Discussion in 'Journalism topics only' started by Double Down, May 9, 2007.

  1. Double Down

    Double Down Well-Known Member

    ...I feel like a rudderless ship at sea, praying with each sentence that I will somehow drift my way into port. I'm woefully impotent in front of a keyboard, like Hugh Hefner in the bedroom, fresh out of Levitra. I try to write them, and they feel as stiff and clumsy as a giraffe wearing roller skates. And as someone who adores the craft, it makes me feel as empty and as lonely as a widower on his wedding anniversary, drinking a glass of warm scotch, alone in the dark.

    Seriously, kind souls of SportsJournalists.com, this has been bugging me for some time now. I suck at similes. For years, I worked at a paper that deleted them from my copy as a general rule, regardless of quality. "That's just not our style," a copy editor complained when I pleaded for answers, as flummoxed and confused as a tourist in a city where he does not speak the language. As a result, I quit trying.

    I feel like I've grown, overall, as a writer in recent years, having tinkered with allusions, themes, metaphors and other writing devices and frills, but I'm worried the simile part of my brain has been jammed into a crate for so long, like a veal calf deprived of sunlight and the space to stretch its legs, it is now permanently deformed.
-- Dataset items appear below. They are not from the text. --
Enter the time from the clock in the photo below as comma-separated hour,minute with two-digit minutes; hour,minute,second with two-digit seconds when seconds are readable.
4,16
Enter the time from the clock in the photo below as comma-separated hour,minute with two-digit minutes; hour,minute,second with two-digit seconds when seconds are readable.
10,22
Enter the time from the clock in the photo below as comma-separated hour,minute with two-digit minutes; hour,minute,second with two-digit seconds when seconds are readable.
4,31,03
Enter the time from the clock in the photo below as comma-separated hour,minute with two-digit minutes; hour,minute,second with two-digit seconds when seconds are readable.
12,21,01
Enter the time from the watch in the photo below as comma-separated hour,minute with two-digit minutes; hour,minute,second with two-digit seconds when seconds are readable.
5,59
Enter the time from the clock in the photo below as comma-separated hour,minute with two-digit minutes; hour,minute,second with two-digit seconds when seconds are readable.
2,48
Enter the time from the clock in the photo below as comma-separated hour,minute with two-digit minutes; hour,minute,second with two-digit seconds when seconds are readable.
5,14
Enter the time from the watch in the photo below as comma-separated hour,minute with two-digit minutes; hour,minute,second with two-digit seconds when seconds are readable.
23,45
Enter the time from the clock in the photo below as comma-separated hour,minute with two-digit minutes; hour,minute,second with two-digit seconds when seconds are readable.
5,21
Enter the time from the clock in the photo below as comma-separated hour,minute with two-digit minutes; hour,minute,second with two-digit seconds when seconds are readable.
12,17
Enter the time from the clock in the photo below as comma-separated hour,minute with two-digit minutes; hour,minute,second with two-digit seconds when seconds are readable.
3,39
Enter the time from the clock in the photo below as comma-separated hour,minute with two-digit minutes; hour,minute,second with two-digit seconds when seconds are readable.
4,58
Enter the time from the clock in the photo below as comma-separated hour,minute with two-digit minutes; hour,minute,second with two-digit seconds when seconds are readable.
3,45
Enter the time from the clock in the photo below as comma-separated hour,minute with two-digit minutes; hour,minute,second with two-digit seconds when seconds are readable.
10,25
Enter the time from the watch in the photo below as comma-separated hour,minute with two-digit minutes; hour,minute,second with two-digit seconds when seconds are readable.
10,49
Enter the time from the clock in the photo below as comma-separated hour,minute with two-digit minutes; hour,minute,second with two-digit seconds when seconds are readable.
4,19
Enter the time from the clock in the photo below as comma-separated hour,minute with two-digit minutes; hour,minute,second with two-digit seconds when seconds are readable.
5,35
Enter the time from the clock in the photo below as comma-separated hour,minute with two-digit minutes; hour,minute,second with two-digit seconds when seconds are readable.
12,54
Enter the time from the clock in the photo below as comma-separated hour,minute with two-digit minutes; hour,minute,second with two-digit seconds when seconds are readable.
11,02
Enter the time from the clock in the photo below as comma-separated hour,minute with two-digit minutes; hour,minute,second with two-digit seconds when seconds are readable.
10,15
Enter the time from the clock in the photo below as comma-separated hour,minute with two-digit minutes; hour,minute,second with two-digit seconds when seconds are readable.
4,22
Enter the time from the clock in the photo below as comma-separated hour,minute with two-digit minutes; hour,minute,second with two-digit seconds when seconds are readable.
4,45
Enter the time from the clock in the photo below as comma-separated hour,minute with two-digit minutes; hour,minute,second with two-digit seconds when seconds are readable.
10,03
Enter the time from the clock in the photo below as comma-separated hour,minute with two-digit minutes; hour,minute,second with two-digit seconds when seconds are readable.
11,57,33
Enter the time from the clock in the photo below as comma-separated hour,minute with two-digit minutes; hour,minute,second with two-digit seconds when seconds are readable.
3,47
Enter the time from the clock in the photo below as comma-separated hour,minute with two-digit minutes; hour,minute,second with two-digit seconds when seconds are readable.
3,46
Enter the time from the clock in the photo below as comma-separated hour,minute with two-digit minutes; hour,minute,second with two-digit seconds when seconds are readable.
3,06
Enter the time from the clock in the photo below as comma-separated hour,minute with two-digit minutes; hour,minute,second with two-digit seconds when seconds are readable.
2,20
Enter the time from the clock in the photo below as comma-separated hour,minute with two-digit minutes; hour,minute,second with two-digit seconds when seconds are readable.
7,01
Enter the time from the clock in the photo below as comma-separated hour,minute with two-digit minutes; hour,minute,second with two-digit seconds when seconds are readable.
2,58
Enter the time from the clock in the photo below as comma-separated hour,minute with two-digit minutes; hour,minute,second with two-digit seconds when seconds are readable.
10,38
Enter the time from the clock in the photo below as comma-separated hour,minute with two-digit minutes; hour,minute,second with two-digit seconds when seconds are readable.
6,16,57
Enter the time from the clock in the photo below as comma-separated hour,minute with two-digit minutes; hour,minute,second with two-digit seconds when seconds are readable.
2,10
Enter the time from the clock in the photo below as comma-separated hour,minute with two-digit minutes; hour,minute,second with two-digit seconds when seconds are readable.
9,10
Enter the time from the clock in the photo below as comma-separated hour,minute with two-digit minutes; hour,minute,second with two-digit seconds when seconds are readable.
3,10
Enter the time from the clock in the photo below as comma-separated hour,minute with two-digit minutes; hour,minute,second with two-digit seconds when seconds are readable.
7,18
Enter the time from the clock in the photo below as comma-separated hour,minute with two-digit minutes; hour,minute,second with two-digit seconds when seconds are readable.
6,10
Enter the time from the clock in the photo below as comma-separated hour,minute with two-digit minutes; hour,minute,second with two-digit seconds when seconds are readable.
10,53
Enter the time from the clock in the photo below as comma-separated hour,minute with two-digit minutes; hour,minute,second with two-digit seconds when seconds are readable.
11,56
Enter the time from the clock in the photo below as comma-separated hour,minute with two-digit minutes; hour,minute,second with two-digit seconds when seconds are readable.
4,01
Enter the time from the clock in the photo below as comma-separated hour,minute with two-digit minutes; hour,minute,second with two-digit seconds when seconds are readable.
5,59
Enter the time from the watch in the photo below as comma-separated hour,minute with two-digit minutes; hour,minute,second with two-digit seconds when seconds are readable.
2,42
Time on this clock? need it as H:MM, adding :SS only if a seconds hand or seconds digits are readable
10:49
    I feel particularly tortured by this, as if I were one of Dick Cheney's sworn enemies held in captivity (ok, I'll stop), because I'm reading Michael Chabon's new novel, The Yiddish Policeman's Union, and Chabon packs similes into nearly every paragraph. Some are a bit overdone, some are WAY overdone, but most of them are beautiful. Every beautiful magazine piece I read lately seems to have a phrase turn that makes me feel woefully inadequate. I know every writer has to find his or her own style, a style to match their talent, and overuse of similes and metaphors is the express train to amateurish writing. And obviously for every Chabon, Jim Murray or Rick Reilly, there is a Hemingway, who limited himself to about three per book late in his career.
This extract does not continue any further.